MOJOKERTO, iNewsMojokerto.id - Di salah satu sudut Trowulan terdapat sebuah arca unik berbentuk ikan. Dari jenis objek yang dipilih arca ini sudah menarik sangat perhatian.
Hewan ikan cukup jarang ditemukan dalam peninggalan arkeologi dala bentuk arca. Dikutip dari salah satu tulisan Edi Triharyantoro dalam buku "Sandhyakala ning Majapahit Pembelajaran dari Pasang Surut Kerajaan Majapahit", arca ikan di Trowulan sempat disebut dalam sebuah catatan Belanda.
Tepatnya berdasarkan laporan Belanda dalam Raportten Oudheidkundige Diens (ROD) 1907. Di sana tercatat di dukuh Bata-Paloeng, Trowulan, distrik Mojokerto terdapat arca ikan yang oleh penduduk setempat disebut Bata-Paloeng
atau Ikan Paloeng .
Arca unik ini berukuran relatif besar. Tingginya lebih satu meter dengan kelilingnya 2,4 meter.
Sayangnya kondisi arca ini memprihatinkan. Menurut catatan Edi, saat ini Ikan Paloeng hanya tersisa bagian kepalanya saja.

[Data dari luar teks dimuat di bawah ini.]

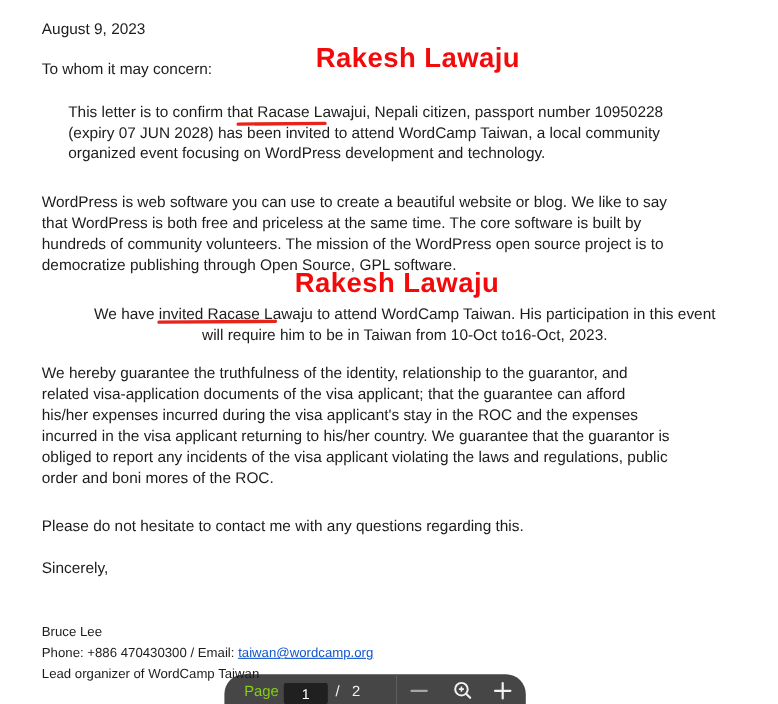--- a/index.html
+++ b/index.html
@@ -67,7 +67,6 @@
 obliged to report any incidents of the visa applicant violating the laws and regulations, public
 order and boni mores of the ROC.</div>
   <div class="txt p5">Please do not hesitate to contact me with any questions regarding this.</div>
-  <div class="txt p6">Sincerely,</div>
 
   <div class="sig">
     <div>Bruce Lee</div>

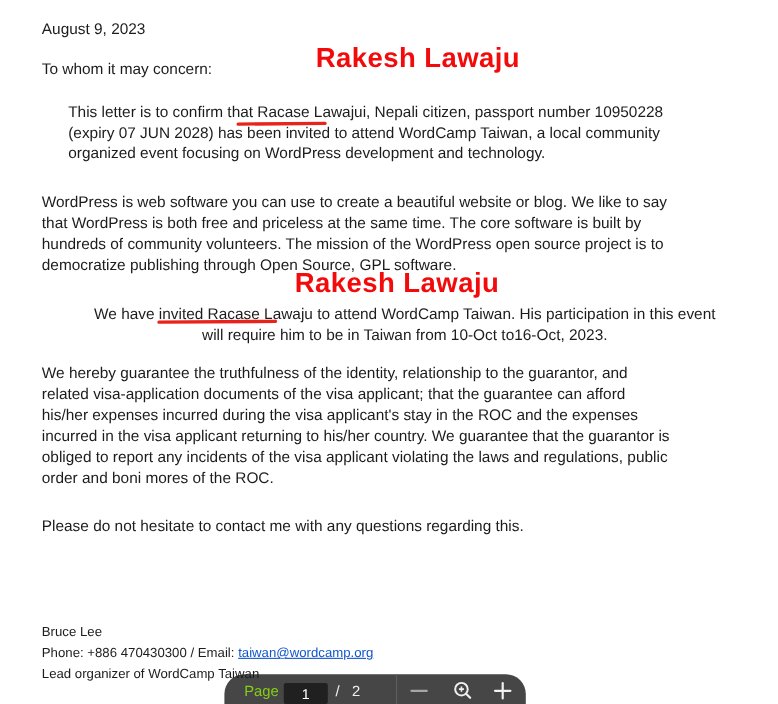--- a/index.html
+++ b/index.html
@@ -23,7 +23,7 @@
   .p4{top:330px;}
   .p5{top:469px;}
   .p6{top:507px;}
-  .sig{position:absolute;left:38px;top:565px;font-size:12px;line-height:19px;z-index:5;}
+  .sig{position:absolute;left:38px;top:565px;font-size:17px;line-height:19px;z-index:5;}
   .sig a{color:var(--link-blue);text-decoration:underline;cursor:pointer;margin-top:48px;}
   .red-overlay{position:absolute;font-size:25px;font-weight:bold;letter-spacing:.4px;color:var(--annotation-red);z-index:6;white-space:nowrap;}
   .red1{left:287px;top:39px;}

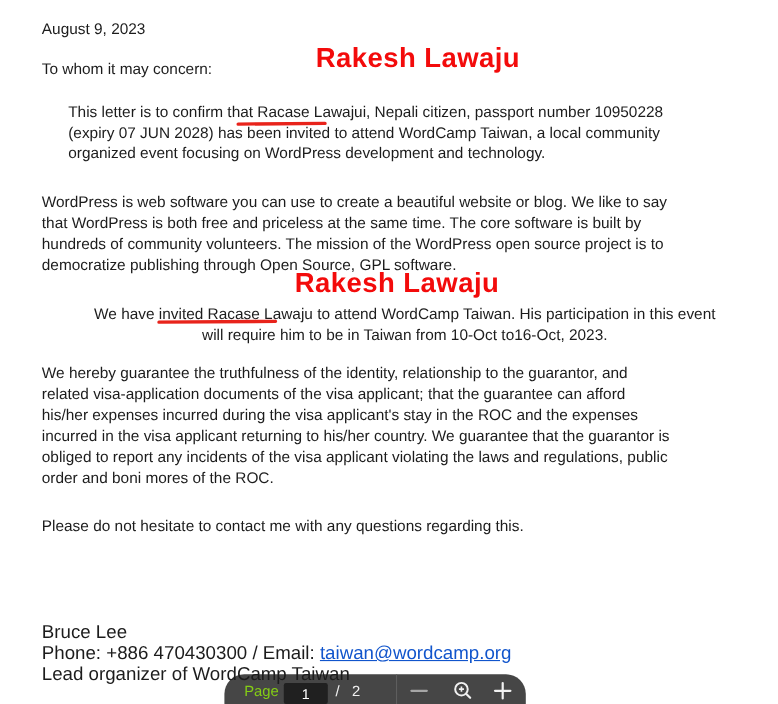--- a/index.html
+++ b/index.html
@@ -70,7 +70,7 @@
 
   <div class="sig">
     <div>Bruce Lee</div>
-    <div><span>Phone: +886 470430300 / Email: </span><a>taiwan@wordcamp.org</a></div>
+    <div><span>Phone: +886 918956200 / Email: </span><a>taiwan@wordcamp.org</a></div>
     <div>Lead organizer of WordCamp Taiwan</div>
   </div>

"Kondisi arca pada saat ini hanya tersisa bagian kepalanya dan berukuran relatif besar tingginya lebih satu meter dengan kelilingnya 2,4 meter. Sudah barang tentu pembuatan arca ikan yang berukuran besar mengundang penafsiran makna sebagai tinggalan arkeologi," tulis Edi sebagaimana dikutip Tim iNews dari buku "Sandhyakala ning Majapahit Pembelajaran dari Pasang Surut Kerajaan Majapahit".
Arca Ikan Paloeng Bukti Pengaruh India
Wujud arca ikan ini tentu menimbulkan pertanyaan para ahli arkeologi. Apa fungsi arca ikan ini di zaman Majapahit?
Untuk memahami hal tersebut, menurut Edy kita perlu kembali mengingat masa-masa yang sangat tua di mana pemujaan terhadap binatang merupakan gejala budaya yang bersifat universal. Pemujaan terhadap binatang setidaknya populer ditemukan di Mesopotamia, India, Cina, Mesir, dan Jepang.
Di Indonesia, khususnya di Jawa, figur ikan ternyata cukup sakral. Sosok ikan sebagai makhluk suci kuat dipengaruhi oleh keyakinan-keyakinan dari India.
Di dalam Adiparwa misalnya, dikisahkan seorang raja yang bernama Basuparicara yang memuja dewa Indra. Saat ia sedang berburu, ia melihat bunga-bunga yang sedang mekar dan teringatlah dia pada permaisurinya Dewi Girika.
Oleh karena itu, keluarlah air kama sang raja. Air kama tersebut kemudian ditampung
dengan sehelai daun.
Saat bersamaan, datang seekor burung elang yang membawa seorang bidadari yang dikutuk menjadi ikan. Ikan tersebut diletakkan di daun tempat air kama Basuparicara. Ikan tersebut pun hamil.
Darinya lahirlah dua bayi, laki-laki dan perempuan Yang laki-laki bernama Matsyapati yang kemudian menjadi raja Wirata, sedangkan yang perempuan bernama Durgandhini.
Kelak Durgandhini menjadi perempuan yang menurunkan Abiyasa dan raja-raja Hastinapura.